Cualquier literatura que se practique como disidencia de identidad respecto al formato reglamentario de la cultura masculino-paterna; cualquier escritura que se haga cómplice de la ritmicidad transgresora de lo femenino-pulsional, desplegaría el coeficiente minoritario y subversivo (contradominante) de lo “femenino”. Cualquier escritura en posición de descontrolar la pauta de la discursividad masculina/hegemónica compartiría el “devenir-minoritario” (Deleuze-Guattari) de un femenino que opera como paradigma de desterritorialización de los regímenes de poder y captura de la identidad normada y centrada por la cultura oficial.
No obstante, para el cine feminista, no basta la disrupción formal. Un cine feminista es un cine político, y como tal no puede desvincularse de su discurso. Desde esta lógica, los trabajos de factura más clásica realizados por Bette Gordon, Maxi Cohen o Laurence Gavron también contienen gestos feministas debido a su marcado interés por ciertas temáticas vinculadas a la situación de las mujeres y la diferencia sexual. Por ejemplo, Gordon aborda el obstáculo que suponen las brechas sociales para la conformación de las mujeres como unidad (De Beauvoir). Por otra parte, Cohen aborda los modos en que la violencia afecta de manera particular a mujeres y disidencias; mientras que Gavron, como Akerman, comenta sobre el carácter restrictivo de las labores domésticas y los trabajos de cuidado en relación al desarrollo artístico. Por lo tanto, siguiendo a De Lauretis, el desafío feminista de “aprender a hablar de nuevo” exige buscar estrategias que otorguen voces al silencio de las mujeres, para descubrir, o inventar, prácticas de representación en las que el género “no se vea suprimido ni desmaterializado en la misma discursividad, sino reivindicado y negado al mismo tiempo, afirmado y cuestionado, deconstruido y reconstruido”.
¿Qué es, entonces, el cine feminista? En realidad, podrían formularse múltiples definiciones.

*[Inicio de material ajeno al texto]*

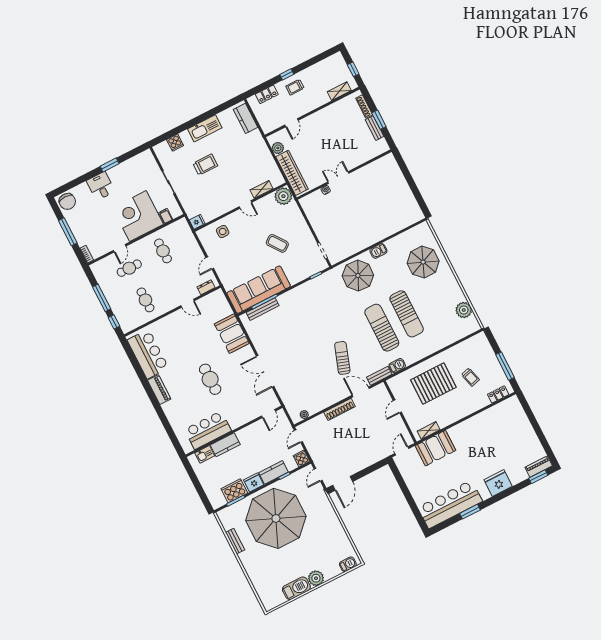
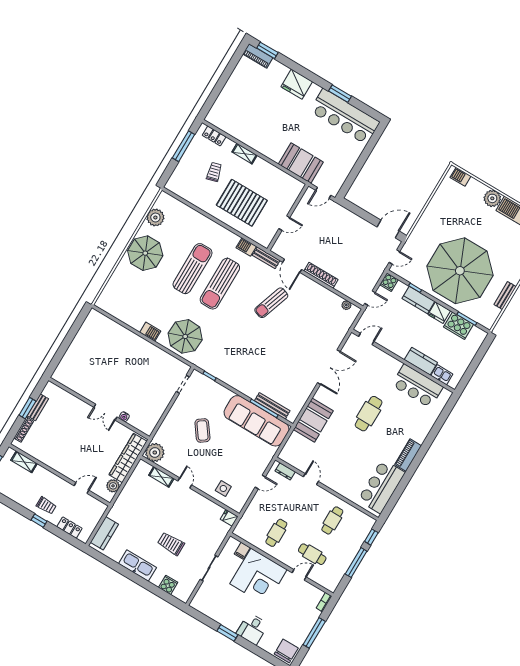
parasol: (423, 262) -> (145, 253), moved
shelving: (429, 430) -> (245, 154), moved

Sin embargo, para Laura Mulvey el asunto es más rígido: el cine feminista es aquel que desarticula el lenguaje hegemónico mediante una estética de la negación. A mediados de los setenta, Mulvey suponía ingenuamente que Hollywood estaba pronto a desaparecer. Parecía que la renovación del cine a nivel internacional y el surgimiento de las nuevas teorías del cine acabarían con el modo de representación institucional. Pero la historia fue distinta: tras la caída de la censura, el cine norteamericano demostró una gran capacidad de adaptación. Y aunque la contracultura ofrecía un espacio para la experimentación formal, no resultó ser una respuesta definitiva al problema de la representación de las mujeres y su precaria situación en tanto que productoras de cultura. La propia Mulvey reconoció la falta de eficiencia política del counter-cinema y su limitado alcance. De todas formas, el trabajo de cineastas como Chantal Akerman o Ulrike Ottinger desplazó la línea de lo posible a partir de la re-inflexión de sus prácticas autorales. Más tarde, aparecen nuevas perspectivas de la mano de Claire Johnston, Teresa De Lauretis, Annette Kuhn, bell hooks o Alison Butler. De cualquier forma, la pregunta por el cine de mujeres, y el cine feminista, continúa generando reflexiones y, sobre todo, constantes exploraciones formales desde las más diversas sensibilidades.